Muscle flaps must have a strong vascular network to support a large tissue volume and ensure successful engraftment. We developed porcine stomach musculofascial flap matrix (PDSF) comprising extracellular matrix (ECM) and intact vasculature. PDSF had a dominant vascular pedicle, microcirculatory vessels, a nerve network, well-retained 3-dimensional (3D) nanofibrous ECM structures, and no allo- or xenoantigenicity. In-depth proteomic analysis demonstrated that PDSF was composed of core matrisome proteins (e.g., collagens, glycoproteins, proteoglycans, and ECM regulators) that, as shown by Gene Ontology term enrichment analysis, are functionally related to musculofascial biological processes.
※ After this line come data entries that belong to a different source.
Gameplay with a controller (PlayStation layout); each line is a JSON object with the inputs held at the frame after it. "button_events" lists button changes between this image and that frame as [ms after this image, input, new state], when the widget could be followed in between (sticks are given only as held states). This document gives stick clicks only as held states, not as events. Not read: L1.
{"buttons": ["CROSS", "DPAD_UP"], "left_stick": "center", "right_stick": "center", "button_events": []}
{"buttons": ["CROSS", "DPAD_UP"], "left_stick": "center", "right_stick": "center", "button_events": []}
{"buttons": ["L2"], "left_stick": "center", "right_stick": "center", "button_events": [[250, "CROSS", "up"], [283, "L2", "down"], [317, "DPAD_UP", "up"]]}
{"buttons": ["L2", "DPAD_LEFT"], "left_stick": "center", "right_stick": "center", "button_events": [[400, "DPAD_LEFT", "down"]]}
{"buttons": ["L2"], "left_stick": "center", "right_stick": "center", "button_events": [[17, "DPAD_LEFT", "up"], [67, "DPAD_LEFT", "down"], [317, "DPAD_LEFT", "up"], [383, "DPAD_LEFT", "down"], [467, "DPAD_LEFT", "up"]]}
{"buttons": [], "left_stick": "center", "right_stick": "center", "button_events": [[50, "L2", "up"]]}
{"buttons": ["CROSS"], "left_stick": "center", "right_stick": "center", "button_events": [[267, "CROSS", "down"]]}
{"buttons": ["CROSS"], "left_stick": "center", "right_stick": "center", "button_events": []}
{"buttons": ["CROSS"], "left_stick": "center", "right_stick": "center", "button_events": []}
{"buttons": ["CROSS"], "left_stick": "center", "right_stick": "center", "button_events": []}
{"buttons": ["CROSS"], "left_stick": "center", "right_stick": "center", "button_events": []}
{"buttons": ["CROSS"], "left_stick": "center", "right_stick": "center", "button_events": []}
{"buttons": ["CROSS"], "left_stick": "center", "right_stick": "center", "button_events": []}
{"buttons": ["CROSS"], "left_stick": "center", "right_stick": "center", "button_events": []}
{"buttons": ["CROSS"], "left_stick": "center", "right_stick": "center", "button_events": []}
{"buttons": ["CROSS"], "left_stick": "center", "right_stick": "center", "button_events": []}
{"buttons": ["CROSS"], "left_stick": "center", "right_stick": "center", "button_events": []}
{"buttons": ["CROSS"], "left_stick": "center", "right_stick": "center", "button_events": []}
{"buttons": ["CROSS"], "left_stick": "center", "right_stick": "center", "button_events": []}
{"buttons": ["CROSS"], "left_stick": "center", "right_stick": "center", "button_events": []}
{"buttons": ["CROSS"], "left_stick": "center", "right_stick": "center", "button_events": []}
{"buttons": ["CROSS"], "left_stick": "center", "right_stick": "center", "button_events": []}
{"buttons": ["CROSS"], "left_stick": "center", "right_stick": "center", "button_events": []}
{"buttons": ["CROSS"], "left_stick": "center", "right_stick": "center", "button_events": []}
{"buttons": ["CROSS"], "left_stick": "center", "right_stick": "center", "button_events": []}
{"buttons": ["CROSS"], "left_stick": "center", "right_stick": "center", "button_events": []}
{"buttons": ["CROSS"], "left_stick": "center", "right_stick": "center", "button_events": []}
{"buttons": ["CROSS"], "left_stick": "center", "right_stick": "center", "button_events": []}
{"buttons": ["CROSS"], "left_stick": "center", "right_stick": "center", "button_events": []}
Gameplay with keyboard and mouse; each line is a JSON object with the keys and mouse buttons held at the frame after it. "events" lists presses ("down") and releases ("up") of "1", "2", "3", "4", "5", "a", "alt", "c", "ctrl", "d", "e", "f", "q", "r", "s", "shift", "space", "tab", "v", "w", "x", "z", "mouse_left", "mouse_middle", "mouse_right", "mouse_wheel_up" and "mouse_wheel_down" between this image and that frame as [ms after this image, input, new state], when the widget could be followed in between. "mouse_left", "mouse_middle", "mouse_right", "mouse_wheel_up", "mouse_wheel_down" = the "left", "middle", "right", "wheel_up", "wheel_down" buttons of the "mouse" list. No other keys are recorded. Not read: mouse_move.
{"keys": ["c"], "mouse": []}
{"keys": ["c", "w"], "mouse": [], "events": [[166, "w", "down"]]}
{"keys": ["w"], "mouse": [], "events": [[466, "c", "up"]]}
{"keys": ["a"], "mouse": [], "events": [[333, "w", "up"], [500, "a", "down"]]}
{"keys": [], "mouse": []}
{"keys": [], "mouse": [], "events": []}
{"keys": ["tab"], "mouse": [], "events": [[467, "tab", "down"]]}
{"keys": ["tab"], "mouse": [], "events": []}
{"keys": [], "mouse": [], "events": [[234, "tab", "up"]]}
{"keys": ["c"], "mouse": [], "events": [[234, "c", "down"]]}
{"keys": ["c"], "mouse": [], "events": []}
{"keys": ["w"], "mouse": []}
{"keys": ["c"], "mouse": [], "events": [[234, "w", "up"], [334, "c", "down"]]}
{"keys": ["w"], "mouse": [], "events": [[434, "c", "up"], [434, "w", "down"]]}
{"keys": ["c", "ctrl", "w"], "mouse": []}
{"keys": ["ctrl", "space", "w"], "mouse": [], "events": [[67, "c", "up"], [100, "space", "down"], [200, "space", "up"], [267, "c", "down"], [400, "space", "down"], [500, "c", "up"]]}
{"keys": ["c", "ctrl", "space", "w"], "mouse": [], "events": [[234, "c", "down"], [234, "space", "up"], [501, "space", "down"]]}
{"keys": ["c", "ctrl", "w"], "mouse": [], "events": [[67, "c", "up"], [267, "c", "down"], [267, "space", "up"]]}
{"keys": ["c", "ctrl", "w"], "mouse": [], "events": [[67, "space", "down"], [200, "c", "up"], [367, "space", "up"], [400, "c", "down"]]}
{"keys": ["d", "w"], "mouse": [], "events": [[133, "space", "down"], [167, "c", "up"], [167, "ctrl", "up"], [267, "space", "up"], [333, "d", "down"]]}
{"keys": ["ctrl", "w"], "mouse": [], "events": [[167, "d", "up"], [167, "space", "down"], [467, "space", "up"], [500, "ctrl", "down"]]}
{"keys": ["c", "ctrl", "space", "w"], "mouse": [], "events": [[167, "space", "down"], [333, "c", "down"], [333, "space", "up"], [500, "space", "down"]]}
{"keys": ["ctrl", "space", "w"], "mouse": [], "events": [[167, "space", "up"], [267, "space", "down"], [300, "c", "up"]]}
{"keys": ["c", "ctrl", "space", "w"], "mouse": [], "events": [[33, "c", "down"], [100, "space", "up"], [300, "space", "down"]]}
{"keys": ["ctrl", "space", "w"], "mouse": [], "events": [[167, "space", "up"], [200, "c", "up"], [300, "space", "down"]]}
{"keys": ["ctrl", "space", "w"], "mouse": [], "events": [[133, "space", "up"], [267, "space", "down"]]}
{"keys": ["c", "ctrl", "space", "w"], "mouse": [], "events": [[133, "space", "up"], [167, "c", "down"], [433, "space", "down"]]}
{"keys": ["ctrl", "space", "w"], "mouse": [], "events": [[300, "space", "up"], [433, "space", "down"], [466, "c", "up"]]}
Moreover, PDSF-human adipose-derived stem cell (hASC) synergy not only induced monocytes towards IL-10-producing M2 macrophage polarization through the enhancement of hASCs' paracrine effect but also promoted the proliferation and interconnection of both human skeletal muscle myoblasts (HSMMs) and human umbilical vein endothelial cells (HUVECs) in static triculture conditions. Furthermore, PDSF was successfully prevascularized through a dynamic perfusion coculture of hASCs and HUVECs, which integrated with PDSF and induced the maturation of vascular networks in vitro. In a xenotransplantation model, PDSF demonstrated myoconductive and immunomodulatory properties associated with the predominance of M2 macrophages and regulatory T cells. In a volumetric muscle loss (VML) model, prevascularized PDSF augmented neovascularization and constructive remodeling, which was characterized by the predominant infiltration of M2 macrophages and significant musculofascial tissue formation. These results indicate that hASCs' integration with PDSF enhances the cells' dual function in immunomodulation and angiogenesis. Owing in part to this PDSF-hASC synergy, our platform shows promise for vascularized muscle flap engineering for VML reconstruction.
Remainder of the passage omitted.